Automatic determination of datasets to reprocess based on new references and/or rules.
Server Functions
Reference Ingest
Another major function of CRDS is to support the addition, deletion, and replacement of reference files and rules. Reference and rules ingest includes these additional functions:
Reference and rules file certification and checking.
Automatic rules updates based on submitted reference files.
File delivery to an archive ingest interface.
File metadata cataloging.
Context Management
The current version of CRDS rules that is active in the archive pipeline is tracked on the CRDS server. Pipeline operator’s choose when to activate fully delivered CRDS files in the pipeline. CRDS maintains:
A dated history of the current and past pipeline contexts, including a change rationale.
An echo of the last default context sync’ed to the pipeline.
An ability to inspect the differences between any two contexts.
The ability for end user’s to select a non-default context.
File Distribution (cache sync)
One of the new features of CRDS is provision for the download and management of rules and reference files in two ways:
1. The crds sync tool supports downloading all the references in a selection of CRDS contexts, e.g. all contexts, the last 5 contexts, etc. The complete caches consume terabytes of space.
2. The crds bestrefs tool and/or JWST and Roman CAL code direct integration can dynamically download references applicable to a group of particular datasets. Dynamic downloads and private caches can improve upon VPN for remote users since cached CRDS references are only downloaded once.

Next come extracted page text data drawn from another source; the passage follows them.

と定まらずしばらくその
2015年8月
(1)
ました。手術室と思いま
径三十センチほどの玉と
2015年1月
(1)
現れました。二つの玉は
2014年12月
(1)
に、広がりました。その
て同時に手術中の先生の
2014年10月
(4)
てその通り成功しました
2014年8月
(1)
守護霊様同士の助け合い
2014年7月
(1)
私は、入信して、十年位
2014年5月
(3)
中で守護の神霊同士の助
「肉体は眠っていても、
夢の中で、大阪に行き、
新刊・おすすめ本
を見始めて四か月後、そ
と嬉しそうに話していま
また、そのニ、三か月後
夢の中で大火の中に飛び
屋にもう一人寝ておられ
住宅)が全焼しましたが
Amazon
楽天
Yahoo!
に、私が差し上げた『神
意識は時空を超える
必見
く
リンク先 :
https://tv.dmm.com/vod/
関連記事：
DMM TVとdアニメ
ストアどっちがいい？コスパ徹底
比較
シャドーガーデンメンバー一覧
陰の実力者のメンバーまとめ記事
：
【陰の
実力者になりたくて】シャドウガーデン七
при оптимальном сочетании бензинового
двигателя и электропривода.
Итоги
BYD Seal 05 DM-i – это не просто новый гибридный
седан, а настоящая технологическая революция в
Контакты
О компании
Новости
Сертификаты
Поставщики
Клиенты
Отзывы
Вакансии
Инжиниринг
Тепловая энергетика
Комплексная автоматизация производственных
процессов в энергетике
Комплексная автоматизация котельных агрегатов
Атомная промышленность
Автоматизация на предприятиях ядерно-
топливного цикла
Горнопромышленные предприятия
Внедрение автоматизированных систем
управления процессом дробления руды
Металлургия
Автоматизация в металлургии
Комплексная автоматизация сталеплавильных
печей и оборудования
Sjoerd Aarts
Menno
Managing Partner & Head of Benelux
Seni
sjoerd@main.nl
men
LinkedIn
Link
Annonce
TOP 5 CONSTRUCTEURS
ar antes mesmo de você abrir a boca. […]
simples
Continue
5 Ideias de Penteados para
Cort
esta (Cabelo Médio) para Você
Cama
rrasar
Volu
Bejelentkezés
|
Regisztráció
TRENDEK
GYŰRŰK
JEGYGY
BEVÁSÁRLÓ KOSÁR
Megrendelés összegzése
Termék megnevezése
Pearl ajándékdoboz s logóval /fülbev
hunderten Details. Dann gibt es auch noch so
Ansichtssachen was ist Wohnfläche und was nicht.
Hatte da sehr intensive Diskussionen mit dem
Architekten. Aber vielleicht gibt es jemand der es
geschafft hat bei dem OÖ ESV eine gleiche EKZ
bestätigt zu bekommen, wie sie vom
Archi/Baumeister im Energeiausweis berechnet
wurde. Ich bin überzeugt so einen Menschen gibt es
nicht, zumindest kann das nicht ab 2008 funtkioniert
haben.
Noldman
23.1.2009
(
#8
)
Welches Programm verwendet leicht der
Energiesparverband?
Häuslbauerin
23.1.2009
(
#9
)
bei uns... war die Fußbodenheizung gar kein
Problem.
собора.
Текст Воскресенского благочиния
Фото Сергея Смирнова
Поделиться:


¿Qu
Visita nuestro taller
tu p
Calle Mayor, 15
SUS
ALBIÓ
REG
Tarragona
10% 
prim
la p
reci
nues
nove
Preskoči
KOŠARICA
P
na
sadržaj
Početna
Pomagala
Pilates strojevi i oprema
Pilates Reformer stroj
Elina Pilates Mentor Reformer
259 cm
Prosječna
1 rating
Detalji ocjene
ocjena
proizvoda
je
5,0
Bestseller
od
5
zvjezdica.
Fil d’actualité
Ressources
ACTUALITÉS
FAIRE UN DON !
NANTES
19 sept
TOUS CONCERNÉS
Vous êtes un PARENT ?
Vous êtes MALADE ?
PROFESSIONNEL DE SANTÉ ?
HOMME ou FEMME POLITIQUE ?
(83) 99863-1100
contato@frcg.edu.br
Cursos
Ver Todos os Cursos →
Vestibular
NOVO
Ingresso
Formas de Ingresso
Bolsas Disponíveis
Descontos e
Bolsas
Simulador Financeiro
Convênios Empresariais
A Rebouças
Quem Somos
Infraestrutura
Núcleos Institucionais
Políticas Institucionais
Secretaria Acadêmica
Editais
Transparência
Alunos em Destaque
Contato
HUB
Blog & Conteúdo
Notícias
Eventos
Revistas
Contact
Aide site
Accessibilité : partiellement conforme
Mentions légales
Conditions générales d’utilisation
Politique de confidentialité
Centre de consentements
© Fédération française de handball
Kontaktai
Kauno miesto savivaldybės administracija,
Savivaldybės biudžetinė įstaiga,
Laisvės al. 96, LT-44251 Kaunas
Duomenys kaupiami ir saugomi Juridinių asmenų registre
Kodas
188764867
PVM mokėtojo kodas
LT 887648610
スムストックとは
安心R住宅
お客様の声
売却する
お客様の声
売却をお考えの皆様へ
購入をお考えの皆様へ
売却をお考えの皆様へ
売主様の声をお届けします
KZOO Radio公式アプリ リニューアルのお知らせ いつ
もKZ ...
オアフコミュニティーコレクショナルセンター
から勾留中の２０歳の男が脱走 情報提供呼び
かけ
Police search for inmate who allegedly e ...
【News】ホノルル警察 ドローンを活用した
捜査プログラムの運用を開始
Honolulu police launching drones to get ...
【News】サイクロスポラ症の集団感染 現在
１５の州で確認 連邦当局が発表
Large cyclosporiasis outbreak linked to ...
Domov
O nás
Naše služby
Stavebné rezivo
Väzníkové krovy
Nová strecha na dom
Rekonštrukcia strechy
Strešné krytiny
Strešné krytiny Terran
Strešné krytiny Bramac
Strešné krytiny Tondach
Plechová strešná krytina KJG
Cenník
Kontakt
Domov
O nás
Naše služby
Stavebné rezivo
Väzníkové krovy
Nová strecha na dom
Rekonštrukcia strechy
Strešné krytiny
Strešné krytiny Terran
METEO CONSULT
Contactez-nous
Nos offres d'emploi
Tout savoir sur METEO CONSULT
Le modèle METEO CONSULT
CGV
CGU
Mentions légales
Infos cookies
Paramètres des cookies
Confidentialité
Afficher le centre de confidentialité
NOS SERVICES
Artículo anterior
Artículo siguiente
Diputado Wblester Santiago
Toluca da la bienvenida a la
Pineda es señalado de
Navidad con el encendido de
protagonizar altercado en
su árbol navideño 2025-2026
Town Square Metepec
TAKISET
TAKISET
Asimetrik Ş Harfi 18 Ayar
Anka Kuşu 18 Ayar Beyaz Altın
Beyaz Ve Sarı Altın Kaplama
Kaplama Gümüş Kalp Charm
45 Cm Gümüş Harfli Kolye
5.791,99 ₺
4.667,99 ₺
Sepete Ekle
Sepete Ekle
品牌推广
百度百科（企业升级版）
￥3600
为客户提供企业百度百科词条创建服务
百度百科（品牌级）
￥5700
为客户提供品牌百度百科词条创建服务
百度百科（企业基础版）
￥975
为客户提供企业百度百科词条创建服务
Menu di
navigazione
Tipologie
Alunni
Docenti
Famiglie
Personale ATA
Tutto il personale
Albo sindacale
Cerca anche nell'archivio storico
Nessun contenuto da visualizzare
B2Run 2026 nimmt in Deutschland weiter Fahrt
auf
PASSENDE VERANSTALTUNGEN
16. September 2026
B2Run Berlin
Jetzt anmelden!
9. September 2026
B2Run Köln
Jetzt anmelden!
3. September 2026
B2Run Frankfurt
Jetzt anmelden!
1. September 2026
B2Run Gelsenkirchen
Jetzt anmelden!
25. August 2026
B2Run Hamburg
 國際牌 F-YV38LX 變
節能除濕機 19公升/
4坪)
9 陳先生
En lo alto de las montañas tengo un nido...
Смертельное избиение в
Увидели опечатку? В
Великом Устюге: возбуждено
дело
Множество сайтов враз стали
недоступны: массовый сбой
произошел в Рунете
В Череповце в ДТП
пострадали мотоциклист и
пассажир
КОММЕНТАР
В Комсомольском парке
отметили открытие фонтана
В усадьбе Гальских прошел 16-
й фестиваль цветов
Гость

In both cases the quanity of files downloaded has no arbitrary bound; if files are listed in the CRDS rules or assigned by the bestrefs program or JWST/Roman CAL code, CRDS can download all of them.
Reprocessing Support
One of the new features of CRDS is the ability to recommend the set of datasets that are candidates for reprocessing based on newly delivered references.
CRDS computes affected datasets by comparing the references assigned by old and new contexts based on archived dataset parameters for applicable datasets.
The CRDS reprocessing system is fully autonomous and triggered by the selection of a new default contextr by a pipeline operator. After running to completion, the reprocessing system stores logs and recommended datasets personally and makes them available via e-mail and a web interface and client program.
Web Services
The CRDS servers provide a variety of web services via JSONRPC interfaces, including a JSON rendering of the current JWST or Roman CAL s/w component versions and a best references web service for the archive. Additional web services support file distribution and reprocessing functions.
Web Displays
The CRDS web servers provide an accurate rendition of the current and past rules in a tabular format as well as simple text displays of the rules files.
CRDS supports differencing two contexts to review changes.
CRDS tracks team activity and file deliveries to support reviewing ongoing work and changes.